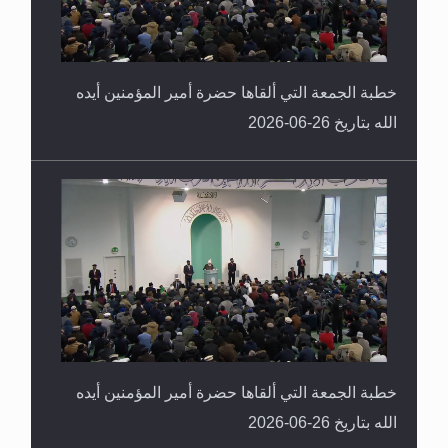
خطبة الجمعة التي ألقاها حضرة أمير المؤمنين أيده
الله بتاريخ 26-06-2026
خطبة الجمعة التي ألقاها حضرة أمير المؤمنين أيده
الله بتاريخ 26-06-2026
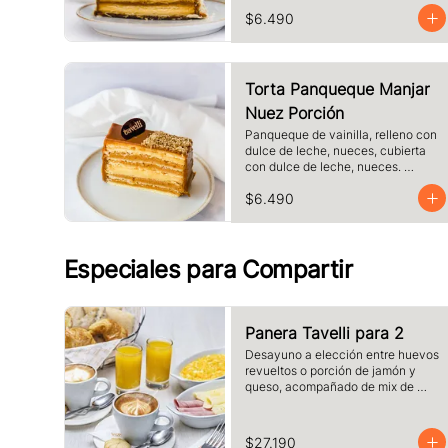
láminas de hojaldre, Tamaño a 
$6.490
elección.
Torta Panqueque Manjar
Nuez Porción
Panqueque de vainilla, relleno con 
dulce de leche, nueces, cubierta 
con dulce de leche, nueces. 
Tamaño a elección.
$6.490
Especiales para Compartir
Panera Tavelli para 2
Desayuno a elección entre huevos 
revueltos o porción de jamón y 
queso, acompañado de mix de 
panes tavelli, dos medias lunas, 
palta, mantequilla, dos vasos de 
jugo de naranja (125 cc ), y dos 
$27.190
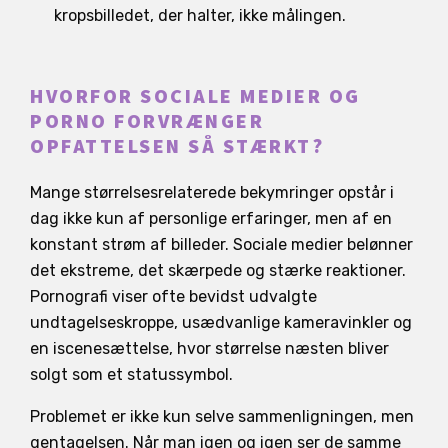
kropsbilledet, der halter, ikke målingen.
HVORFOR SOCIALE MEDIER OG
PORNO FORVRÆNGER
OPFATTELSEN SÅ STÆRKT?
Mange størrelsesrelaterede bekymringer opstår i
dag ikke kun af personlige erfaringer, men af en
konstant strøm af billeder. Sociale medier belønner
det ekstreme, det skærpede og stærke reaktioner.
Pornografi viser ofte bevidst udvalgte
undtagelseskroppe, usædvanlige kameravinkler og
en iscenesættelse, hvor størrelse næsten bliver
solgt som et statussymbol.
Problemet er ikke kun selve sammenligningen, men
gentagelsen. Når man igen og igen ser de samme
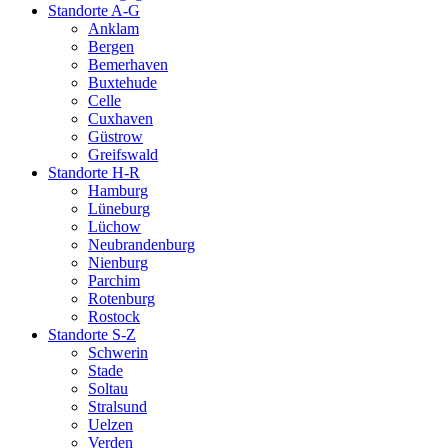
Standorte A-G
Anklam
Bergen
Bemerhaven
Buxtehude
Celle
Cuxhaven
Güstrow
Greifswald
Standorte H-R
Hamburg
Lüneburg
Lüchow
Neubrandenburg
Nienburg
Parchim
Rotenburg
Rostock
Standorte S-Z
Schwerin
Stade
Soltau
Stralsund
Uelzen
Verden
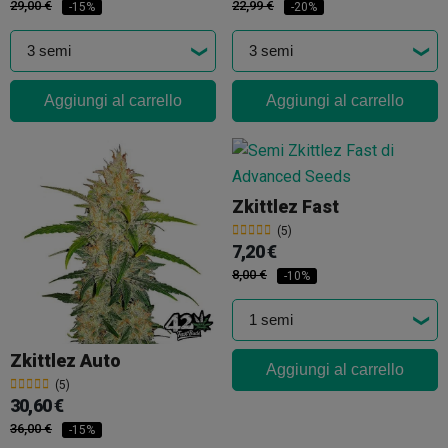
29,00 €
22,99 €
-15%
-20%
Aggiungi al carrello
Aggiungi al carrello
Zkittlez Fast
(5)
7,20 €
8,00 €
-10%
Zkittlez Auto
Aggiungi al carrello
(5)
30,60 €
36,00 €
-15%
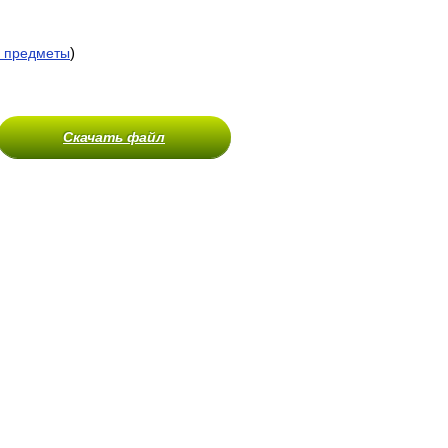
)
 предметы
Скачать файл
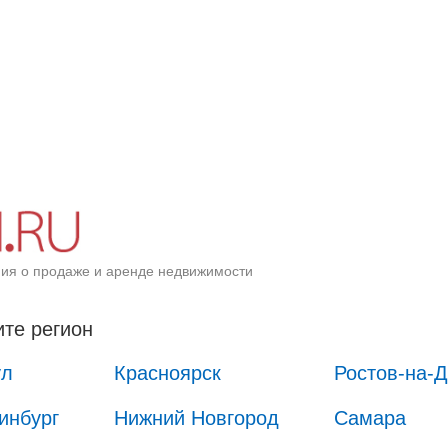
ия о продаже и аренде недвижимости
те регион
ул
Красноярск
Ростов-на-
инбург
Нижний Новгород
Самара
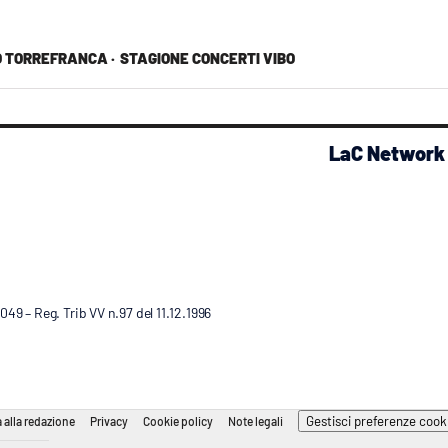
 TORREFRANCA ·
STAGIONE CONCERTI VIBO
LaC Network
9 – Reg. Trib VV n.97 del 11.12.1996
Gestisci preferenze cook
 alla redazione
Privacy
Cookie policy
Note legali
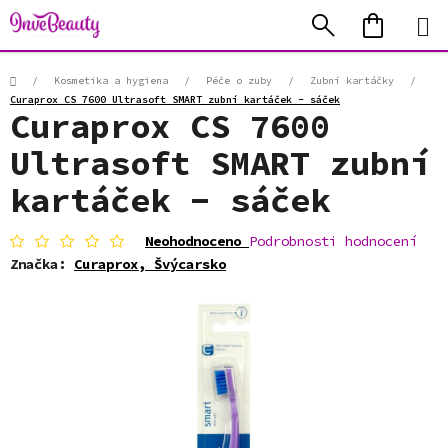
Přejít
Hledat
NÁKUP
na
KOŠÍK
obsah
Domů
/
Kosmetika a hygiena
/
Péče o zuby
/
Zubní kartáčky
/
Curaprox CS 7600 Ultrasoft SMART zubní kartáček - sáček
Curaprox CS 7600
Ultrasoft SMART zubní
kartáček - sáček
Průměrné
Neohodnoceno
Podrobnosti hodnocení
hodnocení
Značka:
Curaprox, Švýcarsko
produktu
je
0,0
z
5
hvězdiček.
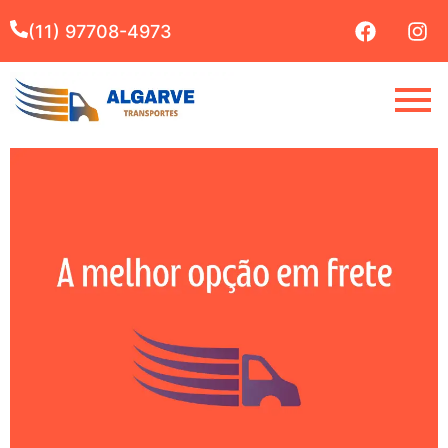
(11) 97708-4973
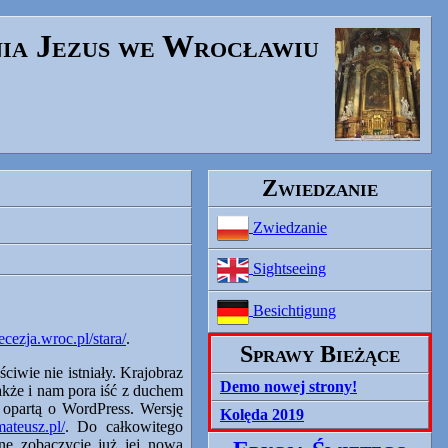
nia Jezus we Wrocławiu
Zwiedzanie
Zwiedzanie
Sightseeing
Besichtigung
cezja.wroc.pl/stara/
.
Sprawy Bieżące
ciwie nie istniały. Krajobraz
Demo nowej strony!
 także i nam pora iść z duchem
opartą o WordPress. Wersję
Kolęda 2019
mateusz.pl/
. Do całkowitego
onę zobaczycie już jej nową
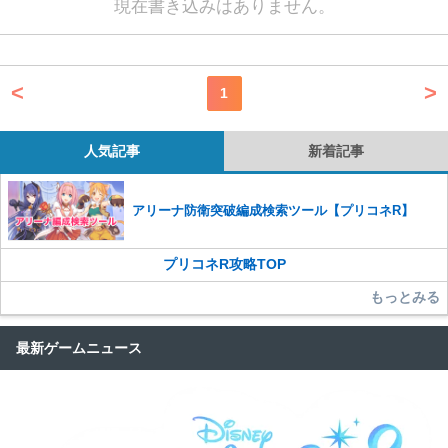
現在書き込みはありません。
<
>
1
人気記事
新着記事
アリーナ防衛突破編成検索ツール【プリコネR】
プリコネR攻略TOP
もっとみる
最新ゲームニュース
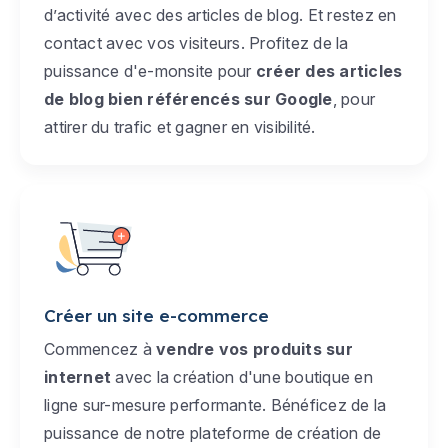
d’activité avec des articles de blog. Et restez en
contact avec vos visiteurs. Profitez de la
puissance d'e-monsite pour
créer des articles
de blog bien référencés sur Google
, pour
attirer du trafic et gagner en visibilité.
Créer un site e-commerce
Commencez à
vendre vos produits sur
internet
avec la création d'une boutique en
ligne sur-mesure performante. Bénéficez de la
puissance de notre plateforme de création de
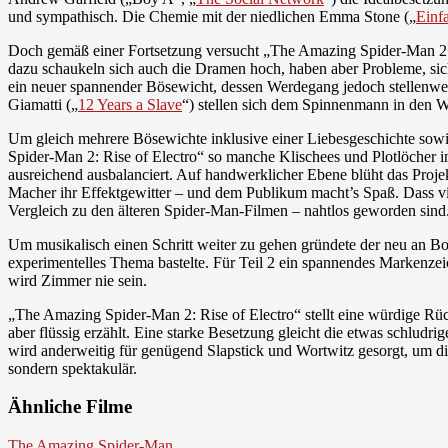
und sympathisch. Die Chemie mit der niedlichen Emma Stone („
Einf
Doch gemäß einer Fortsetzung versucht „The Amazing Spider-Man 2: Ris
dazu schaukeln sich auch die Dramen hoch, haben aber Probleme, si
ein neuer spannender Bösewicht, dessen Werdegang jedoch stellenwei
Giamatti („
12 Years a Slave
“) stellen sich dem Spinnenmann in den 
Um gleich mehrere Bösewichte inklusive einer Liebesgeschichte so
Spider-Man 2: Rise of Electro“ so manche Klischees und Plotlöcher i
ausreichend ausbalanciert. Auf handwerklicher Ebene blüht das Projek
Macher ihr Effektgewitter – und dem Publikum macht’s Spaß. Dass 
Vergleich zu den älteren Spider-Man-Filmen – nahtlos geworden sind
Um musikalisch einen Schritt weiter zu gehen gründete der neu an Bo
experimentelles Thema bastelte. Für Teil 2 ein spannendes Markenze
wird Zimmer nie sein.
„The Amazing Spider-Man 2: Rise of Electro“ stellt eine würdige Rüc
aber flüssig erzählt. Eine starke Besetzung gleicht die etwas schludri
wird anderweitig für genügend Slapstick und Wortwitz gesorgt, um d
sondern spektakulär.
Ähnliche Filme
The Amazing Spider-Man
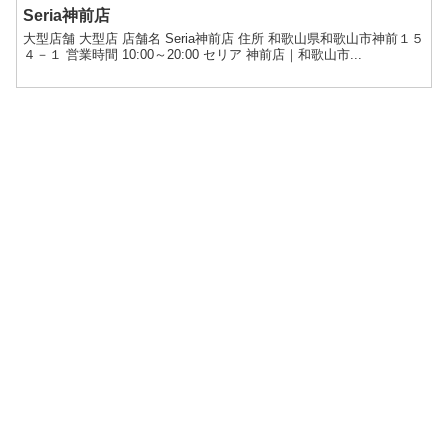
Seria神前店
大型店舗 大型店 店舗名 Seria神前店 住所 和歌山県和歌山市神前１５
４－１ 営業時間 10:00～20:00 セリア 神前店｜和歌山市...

-----

» Exercise directions:
Please copy every line of text from the material above without any changes, and leave the pictures out of your answer.

» Answer for the task:
خطبة الجمعة التي ألقاها حضرة أمير المؤمنين أيده
الله بتاريخ 26-06-2026
خطبة الجمعة التي ألقاها حضرة أمير المؤمنين أيده
الله بتاريخ 26-06-2026
láminas de hojaldre, Tamaño a 
$6.490
elección.
Torta Panqueque Manjar
Nuez Porción
Panqueque de vainilla, relleno con 
dulce de leche, nueces, cubierta 
con dulce de leche, nueces. 
Tamaño a elección.
$6.490
Especiales para Compartir
Panera Tavelli para 2
Desayuno a elección entre huevos 
revueltos o porción de jamón y 
queso, acompañado de mix de 
panes tavelli, dos medias lunas, 
palta, mantequilla, dos vasos de 
jugo de naranja (125 cc ), y dos 
$27.190
kropsbilledet, der halter, ikke målingen.
HVORFOR SOCIALE MEDIER OG
PORNO FORVRÆNGER
OPFATTELSEN SÅ STÆRKT?
Mange størrelsesrelaterede bekymringer opstår i
dag ikke kun af personlige erfaringer, men af en
konstant strøm af billeder. Sociale medier belønner
det ekstreme, det skærpede og stærke reaktioner.
Pornografi viser ofte bevidst udvalgte
undtagelseskroppe, usædvanlige kameravinkler og
en iscenesættelse, hvor størrelse næsten bliver
solgt som et statussymbol.
Problemet er ikke kun selve sammenligningen, men
gentagelsen. Når man igen og igen ser de samme
Standorte A-G
Anklam
Bergen
Bemerhaven
Buxtehude
Celle
Cuxhaven
Güstrow
Greifswald
Standorte H-R
Hamburg
Lüneburg
Lüchow
Neubrandenburg
Nienburg
Parchim
Rotenburg
Rostock
Standorte S-Z
Schwerin
Stade
Soltau
Stralsund
Uelzen
Verden
29,00 €
22,99 €
-15%
-20%
Aggiungi al carrello
Aggiungi al carrello
Zkittlez Fast
(5)
7,20 €
8,00 €
-10%
Zkittlez Auto
Aggiungi al carrello
(5)
30,60 €
36,00 €
-15%
)
 предметы
Скачать файл
ия о продаже и аренде недвижимости
те регион
ул
Красноярск
Ростов-на-
инбург
Нижний Новгород
Самара
 TORREFRANCA ·
STAGIONE CONCERTI VIBO
LaC Network
9 – Reg. Trib VV n.97 del 11.12.1996
Gestisci preferenze cook
 alla redazione
Privacy
Cookie policy
Note legali
Přejít
Hledat
NÁKUP
na
KOŠÍK
obsah
Domů
/
Kosmetika a hygiena
/
Péče o zuby
/
Zubní kartáčky
/
Curaprox CS 7600 Ultrasoft SMART zubní kartáček - sáček
Curaprox CS 7600
Ultrasoft SMART zubní
kartáček - sáček
Průměrné
Neohodnoceno
Podrobnosti hodnocení
hodnocení
Značka:
Curaprox, Švýcarsko
produktu
je
0,0
z
5
hvězdiček.
(11) 97708-4973
nia Jezus we Wrocławiu
Zwiedzanie
Zwiedzanie
Sightseeing
Besichtigung
cezja.wroc.pl/stara/
.
Sprawy Bieżące
ciwie nie istniały. Krajobraz
Demo nowej strony!
 także i nam pora iść z duchem
opartą o WordPress. Wersję
Kolęda 2019
mateusz.pl/
. Do całkowitego
onę zobaczycie już jej nową
現在書き込みはありません。
<
>
1
人気記事
新着記事
アリーナ防衛突破編成検索ツール【プリコネR】
プリコネR攻略TOP
もっとみる
最新ゲームニュース
d’activité avec des articles de blog. Et restez en
contact avec vos visiteurs. Profitez de la
puissance d'e-monsite pour
créer des articles
de blog bien référencés sur Google
, pour
attirer du trafic et gagner en visibilité.
Créer un site e-commerce
Commencez à
vendre vos produits sur
internet
avec la création d'une boutique en
ligne sur-mesure performante. Bénéficez de la
puissance de notre plateforme de création de
und sympathisch. Die Chemie mit der niedlichen Emma Stone („
Einf
Doch gemäß einer Fortsetzung versucht „The Amazing Spider-Man 2: Ris
dazu schaukeln sich auch die Dramen hoch, haben aber Probleme, si
ein neuer spannender Bösewicht, dessen Werdegang jedoch stellenwei
Giamatti („
12 Years a Slave
“) stellen sich dem Spinnenmann in den 
Um gleich mehrere Bösewichte inklusive einer Liebesgeschichte so
Spider-Man 2: Rise of Electro“ so manche Klischees und Plotlöcher i
ausreichend ausbalanciert. Auf handwerklicher Ebene blüht das Projek
Macher ihr Effektgewitter – und dem Publikum macht’s Spaß. Dass 
Vergleich zu den älteren Spider-Man-Filmen – nahtlos geworden sind
Um musikalisch einen Schritt weiter zu gehen gründete der neu an Bo
experimentelles Thema bastelte. Für Teil 2 ein spannendes Markenze
wird Zimmer nie sein.
„The Amazing Spider-Man 2: Rise of Electro“ stellt eine würdige Rüc
aber flüssig erzählt. Eine starke Besetzung gleicht die etwas schludri
wird anderweitig für genügend Slapstick und Wortwitz gesorgt, um d
sondern spektakulär.
Ähnliche Filme
The Amazing Spider-Man
Seria神前店
大型店舗 大型店 店舗名 Seria神前店 住所 和歌山県和歌山市神前１５
４－１ 営業時間 10:00～20:00 セリア 神前店｜和歌山市...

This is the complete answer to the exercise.